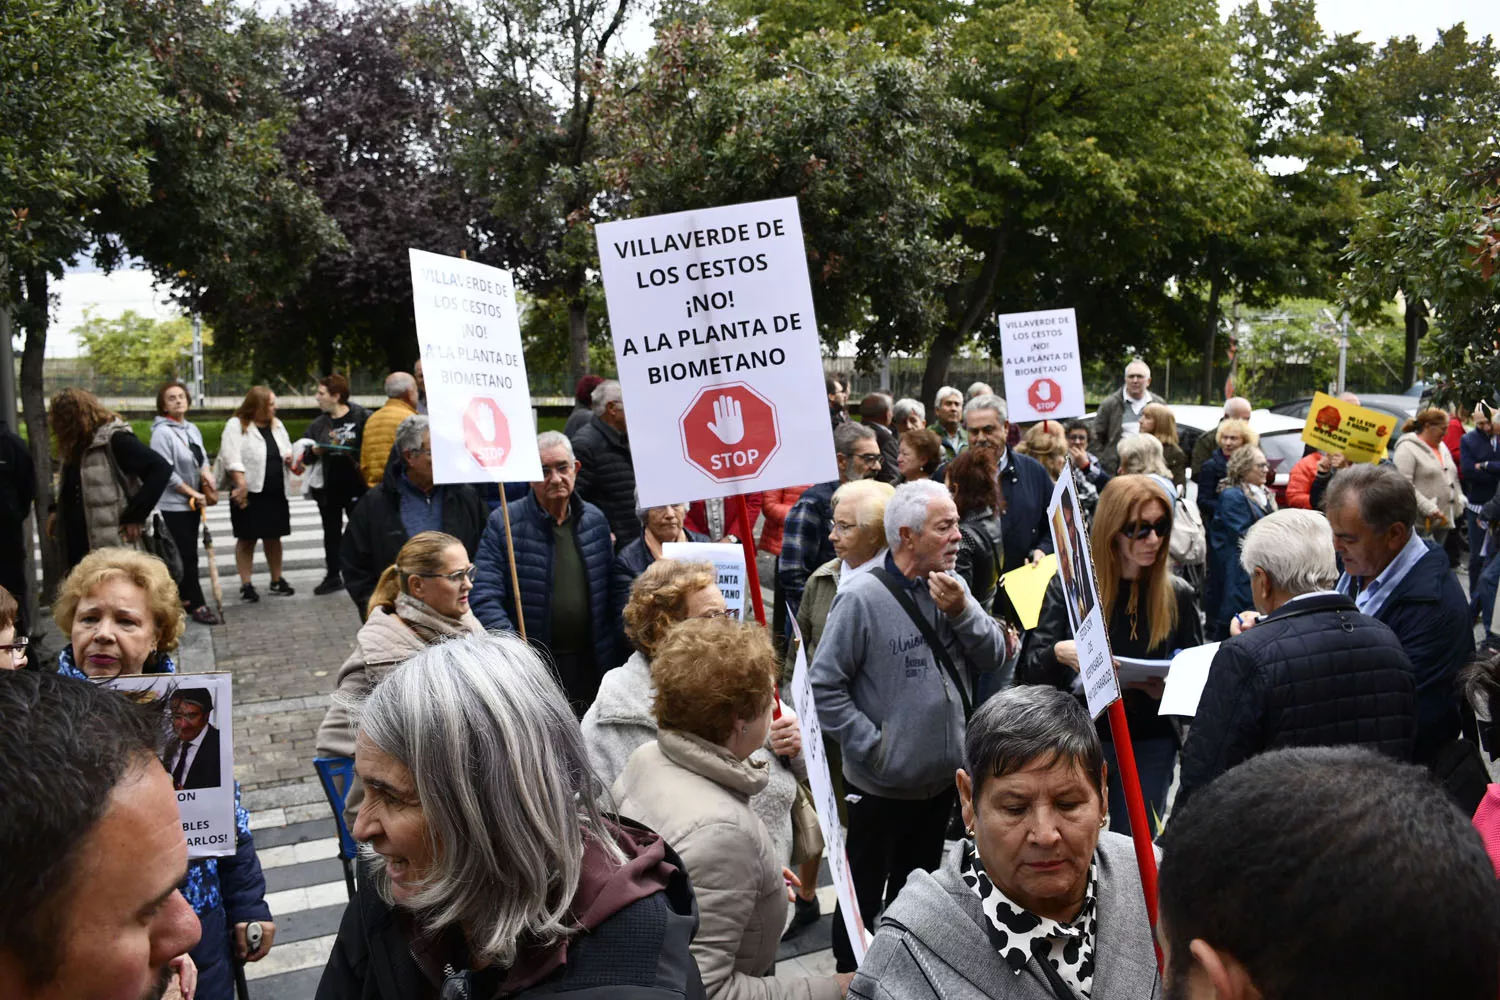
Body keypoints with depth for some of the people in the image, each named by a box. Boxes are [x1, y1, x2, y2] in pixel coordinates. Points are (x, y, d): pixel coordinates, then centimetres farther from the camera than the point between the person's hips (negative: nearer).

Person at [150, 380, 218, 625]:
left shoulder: (192, 429, 8)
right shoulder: (162, 432, -15)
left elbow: (202, 457, 19)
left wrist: (206, 472, -4)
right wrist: (193, 493, -15)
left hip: (193, 501, 8)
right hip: (174, 503, -8)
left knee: (187, 554, 14)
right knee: (187, 556, -5)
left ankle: (184, 598, 23)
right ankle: (196, 605, -1)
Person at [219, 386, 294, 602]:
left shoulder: (276, 425, 12)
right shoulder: (236, 425, -9)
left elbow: (287, 448, 23)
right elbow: (231, 458, -17)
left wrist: (289, 456, -1)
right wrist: (241, 484, -27)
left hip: (275, 493, 6)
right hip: (249, 493, -6)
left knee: (274, 537, 13)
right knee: (247, 539, 3)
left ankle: (277, 580, 26)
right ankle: (246, 584, 10)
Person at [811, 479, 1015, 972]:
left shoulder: (952, 586, 0)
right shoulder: (861, 597, -19)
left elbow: (996, 658, -5)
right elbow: (825, 685, -18)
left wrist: (962, 611, -20)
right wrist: (872, 744, -18)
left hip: (942, 779, 6)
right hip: (881, 787, -6)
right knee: (865, 895, 11)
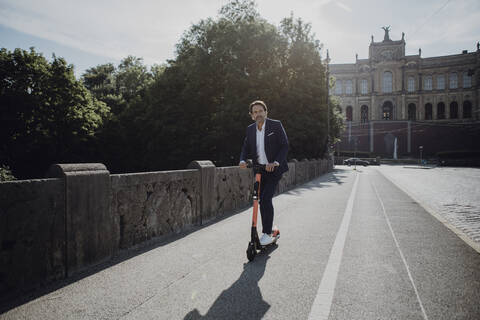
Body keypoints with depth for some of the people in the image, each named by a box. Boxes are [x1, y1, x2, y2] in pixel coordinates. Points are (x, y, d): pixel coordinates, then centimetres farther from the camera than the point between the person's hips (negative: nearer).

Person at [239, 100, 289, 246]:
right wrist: (243, 160, -14)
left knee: (266, 199, -17)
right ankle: (267, 232, 22)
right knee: (261, 201, 8)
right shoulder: (250, 129, 9)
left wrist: (275, 162, -22)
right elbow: (246, 148, 8)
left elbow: (285, 146, -9)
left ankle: (267, 234, -8)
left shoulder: (276, 125, -5)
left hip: (274, 169, -5)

--*--

• _PROBLEM TO WORK ON_: Copy the records above exactly, from the first line through the line containing "right knee: (247, 539, 3)", and leave out the pictures.

• _RESPONSE TO THIS TASK_:
Body keypoints with depth for some of the people in the image, each named by a box. Boxes are [x1, y1, x2, y2] in pixel coordinates. Points are (x, y, d): pixel coordinates, then centimetres farther from the camera than the point between the person's hips (negative: nearer).

Person at [150, 380, 218, 625]:
left shoulder: (192, 429, 8)
right shoulder: (162, 432, -15)
left elbow: (202, 457, 19)
left wrist: (206, 472, -4)
right wrist: (193, 493, -15)
left hip: (193, 501, 8)
right hip: (174, 503, -8)
left knee: (187, 554, 14)
right knee: (187, 556, -5)
left ankle: (184, 598, 23)
right ankle: (196, 605, -1)
Person at [219, 386, 294, 602]:
left shoulder: (276, 425, 12)
right shoulder: (236, 425, -9)
left elbow: (287, 448, 23)
right elbow: (231, 458, -17)
left wrist: (289, 456, -1)
right wrist: (241, 484, -27)
left hip: (275, 493, 6)
right hip: (249, 493, -6)
left knee: (274, 537, 13)
right knee: (247, 539, 3)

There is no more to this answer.